Available data:
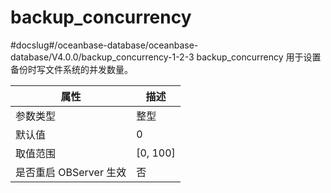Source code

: backup_concurrency 
=======================================
#docslug#/oceanbase-database/oceanbase-database/V4.0.0/backup_concurrency-1-2-3
backup_concurrency 用于设置备份时写文件系统的并发数量。


|      **属性**      |   **描述**   |
|------------------|------------|
| 参数类型             | 整型         |
| 默认值              | 0          |
| 取值范围             | \[0, 100\] |
| 是否重启 OBServer 生效 | 否          |



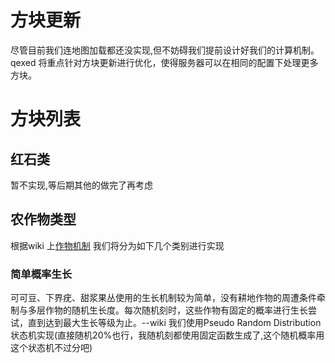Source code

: # 方块更新
尽管目前我们连地图加载都还没实现,但不妨碍我们提前设计好我们的计算机制。
qexed 将重点针对方块更新进行优化，使得服务器可以在相同的配置下处理更多方块。
# 方块列表
## 红石类
暂不实现,等后期其他的做完了再考虑
## 农作物类型
根据wiki 上[作物机制](https://zh.minecraft.wiki/w/%E4%BD%9C%E7%89%A9%E6%9C%BA%E5%88%B6#%E8%80%95%E5%9C%B0%E4%BD%9C%E7%89%A9)
我们将分为如下几个类别进行实现
### 简单概率生长
可可豆、下界疣、甜浆果丛使用的生长机制较为简单，没有耕地作物的周遭条件牵制与多层作物的随机生长度。每次随机刻时，这些作物有固定的概率进行生长尝试，直到达到最大生长等级为止。--wiki
我们使用Pseudo Random Distribution 状态机实现(直接随机20%也行，我随机刻都使用固定函数生成了,这个随机概率用这个状态机不过分吧)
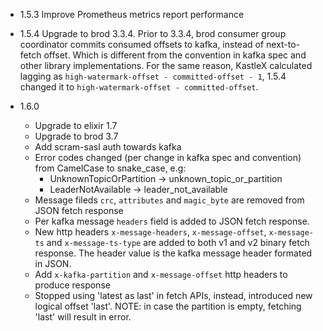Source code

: 
* 1.5.3 Improve Prometheus metrics report performance

* 1.5.4 Upgrade to brod 3.3.4.
  Prior to 3.3.4, brod consumer group coordinator commits consumed offsets to kafka, instead of next-to-fetch offset.
  Which is different from the convention in kafka spec and other library implementations.
  For the same reason, KastleX calculated lagging as `high-watermark-offset - committed-offset - 1`,
  1.5.4 changed it to `high-watermark-offset - committed-offset`.
* 1.6.0
  - Upgrade to elixir 1.7
  - Upgrade to brod 3.7
  - Add scram-sasl auth towards kafka
  - Error codes changed (per change in kafka spec and convention) from CamelCase to snake_case, e.g:
      * UnknownTopicOrPartition -> unknown_topic_or_partition
      * LeaderNotAvailable -> leader_not_available
  - Message fileds `crc`, `attributes` and `magic_byte` are removed from JSON fetch response
  - Per kafka message `headers` field is added to JSON fetch response.
  - New http headers `x-message-headers`, `x-message-offset`, `x-message-ts` and `x-message-ts-type` are
    added to both v1 and v2 binary fetch response.
    The header value is the kafka message header formated in JSON.
  - Add `x-kafka-partition` and `x-message-offset` http headers to produce response
  - Stopped using 'latest as last' in fetch APIs, instead, introduced new logical offset 'last'.
    NOTE: in case the partition is empty, fetching 'last' will result in error.


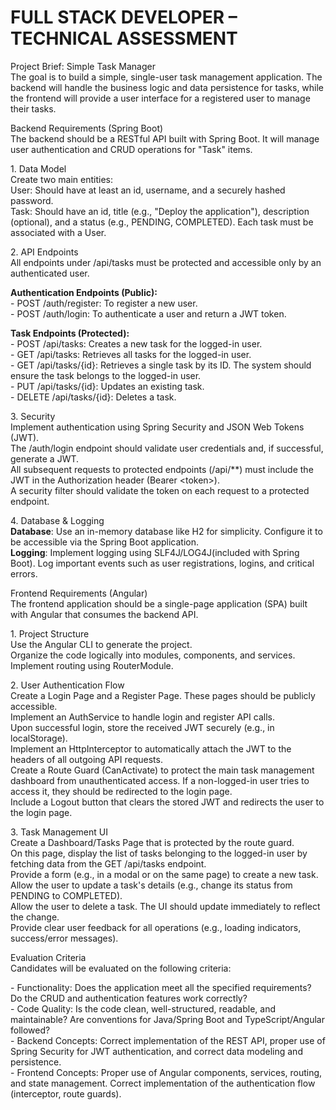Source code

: # FULL STACK DEVELOPER – TECHNICAL ASSESSMENT

Project Brief: Simple Task Manager  
The goal is to build a simple, single-user task management application. The backend will handle the business logic and data persistence for tasks, while the frontend will provide a user interface for a registered user to manage their tasks.  
 

Backend Requirements (Spring Boot)  
The backend should be a RESTful API built with Spring Boot. It will manage user authentication and CRUD operations for "Task" items.  
   
1\. Data Model  
Create two main entities:  
User: Should have at least an id, username, and a securely hashed password.  
Task: Should have an id, title (e.g., "Deploy the application"), description (optional), and a status (e.g., PENDING, COMPLETED). Each task must be associated with a User.  
 

2\. API Endpoints  
All endpoints under /api/tasks must be protected and accessible only by an authenticated user.  
 

**Authentication Endpoints (Public):**  
 \- POST /auth/register: To register a new user.  
 \- POST /auth/login: To authenticate a user and return a JWT token.  
 

**Task Endpoints (Protected):**  
 \- POST /api/tasks: Creates a new task for the logged-in user.  
 \- GET /api/tasks: Retrieves all tasks for the logged-in user.  
 \- GET /api/tasks/{id}: Retrieves a single task by its ID. The system should ensure the task belongs to the logged-in user.  
 \- PUT /api/tasks/{id}: Updates an existing task.  
 \- DELETE /api/tasks/{id}: Deletes a task.  
 

3\. Security  
Implement authentication using Spring Security and JSON Web Tokens (JWT).  
The /auth/login endpoint should validate user credentials and, if successful, generate a JWT.  
All subsequent requests to protected endpoints (/api/\*\*) must include the JWT in the Authorization header (Bearer \<token\>).  
A security filter should validate the token on each request to a protected endpoint.

4\. Database & Logging  
**Database**: Use an in-memory database like H2 for simplicity. Configure it to be accessible via the Spring Boot application.  
**Logging**: Implement logging using SLF4J/LOG4J(included with Spring Boot). Log important events such as user registrations, logins, and critical errors.  
 

Frontend Requirements (Angular)  
The frontend application should be a single-page application (SPA) built with Angular that consumes the backend API.  
 

1\. Project Structure  
Use the Angular CLI to generate the project.  
Organize the code logically into modules, components, and services.  
Implement routing using RouterModule.  
 

2\. User Authentication Flow  
Create a Login Page and a Register Page. These pages should be publicly accessible.  
Implement an AuthService to handle login and register API calls.  
Upon successful login, store the received JWT securely (e.g., in localStorage).  
Implement an HttpInterceptor to automatically attach the JWT to the headers of all outgoing API requests.  
Create a Route Guard (CanActivate) to protect the main task management dashboard from unauthenticated access. If a non-logged-in user tries to access it, they should be redirected to the login page.  
Include a Logout button that clears the stored JWT and redirects the user to the login page.  
 

3\. Task Management UI  
Create a Dashboard/Tasks Page that is protected by the route guard.  
On this page, display the list of tasks belonging to the logged-in user by fetching data from the GET /api/tasks endpoint.  
Provide a form (e.g., in a modal or on the same page) to create a new task.  
Allow the user to update a task's details (e.g., change its status from PENDING to COMPLETED).  
Allow the user to delete a task. The UI should update immediately to reflect the change.  
Provide clear user feedback for all operations (e.g., loading indicators, success/error messages).  
 

Evaluation Criteria  
Candidates will be evaluated on the following criteria:

\- Functionality: Does the application meet all the specified requirements? Do the CRUD and authentication features work correctly?  
\- Code Quality: Is the code clean, well-structured, readable, and maintainable? Are conventions for Java/Spring Boot and TypeScript/Angular followed?  
\- Backend Concepts: Correct implementation of the REST API, proper use of Spring Security for JWT authentication, and correct data modeling and persistence.  
\- Frontend Concepts: Proper use of Angular components, services, routing, and state management. Correct implementation of the authentication flow (interceptor, route guards).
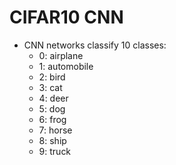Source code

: # CIFAR10 CNN
* CNN networks classify 10 classes: 
  * 0: airplane
  * 1: automobile
  * 2: bird
  * 3: cat
  * 4: deer
  * 5: dog
  * 6: frog
  * 7: horse
  * 8: ship
  * 9: truck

Task statement: Reproduce all of the data above line for line, without any change, and omit the pictures.

Expected output:
Source code

: backup_concurrency 
=======================================
#docslug#/oceanbase-database/oceanbase-database/V4.0.0/backup_concurrency-1-2-3
backup_concurrency 用于设置备份时写文件系统的并发数量。


|      **属性**      |   **描述**   |
|------------------|------------|
| 参数类型             | 整型         |
| 默认值              | 0          |
| 取值范围             | \[0, 100\] |
| 是否重启 OBServer 生效 | 否          |



Source code

: # 方块更新
尽管目前我们连地图加载都还没实现,但不妨碍我们提前设计好我们的计算机制。
qexed 将重点针对方块更新进行优化，使得服务器可以在相同的配置下处理更多方块。
# 方块列表
## 红石类
暂不实现,等后期其他的做完了再考虑
## 农作物类型
根据wiki 上[作物机制](https://zh.minecraft.wiki/w/%E4%BD%9C%E7%89%A9%E6%9C%BA%E5%88%B6#%E8%80%95%E5%9C%B0%E4%BD%9C%E7%89%A9)
我们将分为如下几个类别进行实现
### 简单概率生长
可可豆、下界疣、甜浆果丛使用的生长机制较为简单，没有耕地作物的周遭条件牵制与多层作物的随机生长度。每次随机刻时，这些作物有固定的概率进行生长尝试，直到达到最大生长等级为止。--wiki
我们使用Pseudo Random Distribution 状态机实现(直接随机20%也行，我随机刻都使用固定函数生成了,这个随机概率用这个状态机不过分吧)
Source code

: 
* 1.5.3 Improve Prometheus metrics report performance

* 1.5.4 Upgrade to brod 3.3.4.
  Prior to 3.3.4, brod consumer group coordinator commits consumed offsets to kafka, instead of next-to-fetch offset.
  Which is different from the convention in kafka spec and other library implementations.
  For the same reason, KastleX calculated lagging as `high-watermark-offset - committed-offset - 1`,
  1.5.4 changed it to `high-watermark-offset - committed-offset`.
* 1.6.0
  - Upgrade to elixir 1.7
  - Upgrade to brod 3.7
  - Add scram-sasl auth towards kafka
  - Error codes changed (per change in kafka spec and convention) from CamelCase to snake_case, e.g:
      * UnknownTopicOrPartition -> unknown_topic_or_partition
      * LeaderNotAvailable -> leader_not_available
  - Message fileds `crc`, `attributes` and `magic_byte` are removed from JSON fetch response
  - Per kafka message `headers` field is added to JSON fetch response.
  - New http headers `x-message-headers`, `x-message-offset`, `x-message-ts` and `x-message-ts-type` are
    added to both v1 and v2 binary fetch response.
    The header value is the kafka message header formated in JSON.
  - Add `x-kafka-partition` and `x-message-offset` http headers to produce response
  - Stopped using 'latest as last' in fetch APIs, instead, introduced new logical offset 'last'.
    NOTE: in case the partition is empty, fetching 'last' will result in error.


Source code

: # FULL STACK DEVELOPER – TECHNICAL ASSESSMENT

Project Brief: Simple Task Manager  
The goal is to build a simple, single-user task management application. The backend will handle the business logic and data persistence for tasks, while the frontend will provide a user interface for a registered user to manage their tasks.  
 

Backend Requirements (Spring Boot)  
The backend should be a RESTful API built with Spring Boot. It will manage user authentication and CRUD operations for "Task" items.  
   
1\. Data Model  
Create two main entities:  
User: Should have at least an id, username, and a securely hashed password.  
Task: Should have an id, title (e.g., "Deploy the application"), description (optional), and a status (e.g., PENDING, COMPLETED). Each task must be associated with a User.  
 

2\. API Endpoints  
All endpoints under /api/tasks must be protected and accessible only by an authenticated user.  
 

**Authentication Endpoints (Public):**  
 \- POST /auth/register: To register a new user.  
 \- POST /auth/login: To authenticate a user and return a JWT token.  
 

**Task Endpoints (Protected):**  
 \- POST /api/tasks: Creates a new task for the logged-in user.  
 \- GET /api/tasks: Retrieves all tasks for the logged-in user.  
 \- GET /api/tasks/{id}: Retrieves a single task by its ID. The system should ensure the task belongs to the logged-in user.  
 \- PUT /api/tasks/{id}: Updates an existing task.  
 \- DELETE /api/tasks/{id}: Deletes a task.  
 

3\. Security  
Implement authentication using Spring Security and JSON Web Tokens (JWT).  
The /auth/login endpoint should validate user credentials and, if successful, generate a JWT.  
All subsequent requests to protected endpoints (/api/\*\*) must include the JWT in the Authorization header (Bearer \<token\>).  
A security filter should validate the token on each request to a protected endpoint.

4\. Database & Logging  
**Database**: Use an in-memory database like H2 for simplicity. Configure it to be accessible via the Spring Boot application.  
**Logging**: Implement logging using SLF4J/LOG4J(included with Spring Boot). Log important events such as user registrations, logins, and critical errors.  
 

Frontend Requirements (Angular)  
The frontend application should be a single-page application (SPA) built with Angular that consumes the backend API.  
 

1\. Project Structure  
Use the Angular CLI to generate the project.  
Organize the code logically into modules, components, and services.  
Implement routing using RouterModule.  
 

2\. User Authentication Flow  
Create a Login Page and a Register Page. These pages should be publicly accessible.  
Implement an AuthService to handle login and register API calls.  
Upon successful login, store the received JWT securely (e.g., in localStorage).  
Implement an HttpInterceptor to automatically attach the JWT to the headers of all outgoing API requests.  
Create a Route Guard (CanActivate) to protect the main task management dashboard from unauthenticated access. If a non-logged-in user tries to access it, they should be redirected to the login page.  
Include a Logout button that clears the stored JWT and redirects the user to the login page.  
 

3\. Task Management UI  
Create a Dashboard/Tasks Page that is protected by the route guard.  
On this page, display the list of tasks belonging to the logged-in user by fetching data from the GET /api/tasks endpoint.  
Provide a form (e.g., in a modal or on the same page) to create a new task.  
Allow the user to update a task's details (e.g., change its status from PENDING to COMPLETED).  
Allow the user to delete a task. The UI should update immediately to reflect the change.  
Provide clear user feedback for all operations (e.g., loading indicators, success/error messages).  
 

Evaluation Criteria  
Candidates will be evaluated on the following criteria:

\- Functionality: Does the application meet all the specified requirements? Do the CRUD and authentication features work correctly?  
\- Code Quality: Is the code clean, well-structured, readable, and maintainable? Are conventions for Java/Spring Boot and TypeScript/Angular followed?  
\- Backend Concepts: Correct implementation of the REST API, proper use of Spring Security for JWT authentication, and correct data modeling and persistence.  
\- Frontend Concepts: Proper use of Angular components, services, routing, and state management. Correct implementation of the authentication flow (interceptor, route guards).
Source code

: # CIFAR10 CNN
* CNN networks classify 10 classes: 
  * 0: airplane
  * 1: automobile
  * 2: bird
  * 3: cat
  * 4: deer
  * 5: dog
  * 6: frog
  * 7: horse
  * 8: ship
  * 9: truck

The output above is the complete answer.